A ma gauche, le clan des Corleone, dominé par le patriarche Don Vito, toujours en smoking, habitué des réglements de compte sanglants avec les bandes rivales. A ma droite, les Heurtebise, qui semblent appartenir à une autre époque, le début du XIXe siècle, à en juger d’après le port de hautes bottes de cuir ; Heurtebise comme l’ange de la mort selon Cocteau, puisque le jeune Roméo a pour compagnon constant un double aussi ambigu qu’un saint Jean-Baptiste de Léonard – « Une madone de Vinci / Ne sourit pas ainsi » – qui est aussi l’instrument des sombres desseins de Thanatos contre Eros. L’ouverture nous montre en raccourci le drame de la petite Juliette Corleone qui, le jour de sa communion, vit massacrer la plupart des membres de son entourage : depuis ce jour traumatisée, elle répète le même geste obsessionnel compulsif, et un second traumatisme, la mort de son cher Roméo, la plongera dans un monde intérieur dont plus rien ne la tirera, éternellement vêtue de sa robe de mariée, comme la Miss Havisham des Grandes espérances dickensiennes. Voilà comment Christof Loy relisait à Zürich en 2015 le mythe de Roméo et Juliette, offrant une fascinante alternative aux aimables clichés accumulés par les siècles. Rarement les personnages imaginés par Shakespeare et simplifiés par Felice Romani auront acquis une telle épaisseur psychologique, à cent lieues du kitsch néo-renaissance dont se voit souvent gratifié l’opéra de Bellini.

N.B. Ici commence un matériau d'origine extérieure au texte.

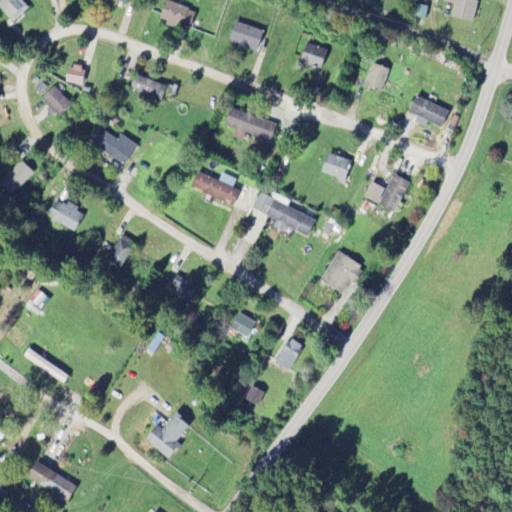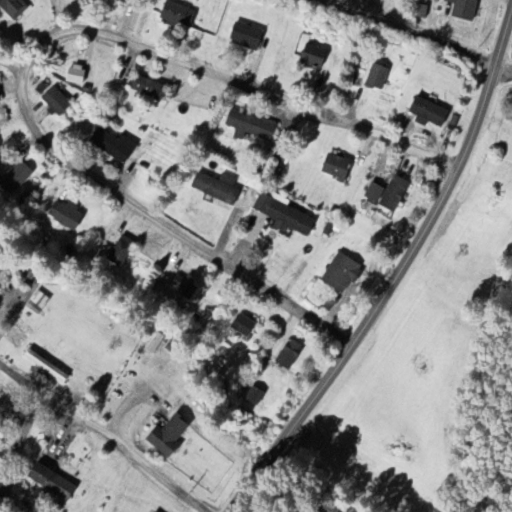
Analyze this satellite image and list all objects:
building: (122, 2)
building: (13, 8)
building: (463, 9)
road: (379, 13)
building: (177, 17)
road: (403, 31)
building: (245, 38)
building: (313, 57)
road: (35, 59)
road: (13, 70)
road: (503, 71)
road: (264, 75)
building: (75, 76)
building: (376, 78)
building: (147, 88)
building: (56, 103)
building: (428, 114)
building: (249, 127)
building: (113, 146)
building: (335, 168)
building: (16, 179)
building: (216, 189)
building: (387, 195)
building: (283, 215)
building: (65, 216)
building: (121, 253)
building: (341, 274)
road: (400, 276)
building: (183, 289)
building: (37, 304)
building: (242, 327)
building: (288, 356)
building: (45, 367)
building: (254, 397)
building: (167, 438)
road: (95, 440)
building: (51, 484)
building: (4, 488)
road: (236, 509)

Cette vision combine ainsi le réalisme dans l’évocation de la mafia new-yorkaise des années 1950 – ah, la veste et nœud-papillon blancs / chemise noire de Tebaldo ! – et l’onirisme avec la figure du Compagnon muet campé par le très androgyne Gieorgij Puchalski. Elle méritait d’être immortalisée par le DVD que, musicalement, cette interprétation offre d’immenses satisfaction. Fabio Luisi dirige avec vigueur mais sans emportements déplacés une partition qui trouve grâce à lui son rythme naturel, fort bien servie par le Philharmonia Zürich. En les entendant, qui songerait à la caricature à laquelle réduisent Bellini ceux qui sont insensibles à sa musique ? L’orchestre fait ici bien davantage que servir de tapis aux voix.
Joyce DiDonato a beaucoup chanté Roméo, notamment à Paris en 2007, aux côtés d’Anna Netrebko, ou à San Francisco en 2012, dans la production de Vincent Boussard qui fit, déjà, l’objet d’un DVD. Très à l’aise en travesti et totalement investie dans un personnage qu’elle connaît à fond, la Yankee Diva se donne à fond et compose un Roméo impulsif, violent, conformément au texte qu’il déclame. Couronnée par un troisième prix au dernier concours Opéralia, Olga Kulchynska est une magnifique Juliette, jeune, touchante, et son physique fait d’elle une petite cousine d’Olga Peretyatko. Virtuose, la voix possède en outre une qualité immédiatement porteuse d’émotion, loin des rossignols mécaniques auxquels le rôle fut un temps confié.
Le versant masculin de la distribution n’est pas en reste, avec un Benjamin Bernheim étonnant d’aisance dans un répertoire dont il est peu familier et auquel il prête un superbe timb : ce Tebaldo-là est un authentique protagoniste de l’action, « parrainé » par le vieux Capulet, un Alexei Botnarciuc auquel on a fait la tête de Marlon Brando dans les films de Coppola et qui possède malgré sa jeunesse la voix grave du rôle. Tout aussi convaincant, Roberto Lorenzi en Lorenzo, devenu médecin compatissant, doté d’un riche timbre de baryton basse.
Malgré un usage un peu trop systématique du décor à tournette, cette réalisation se hisse sans peine au sommet de la vidéographie d’I Capuleti e i Montecchi.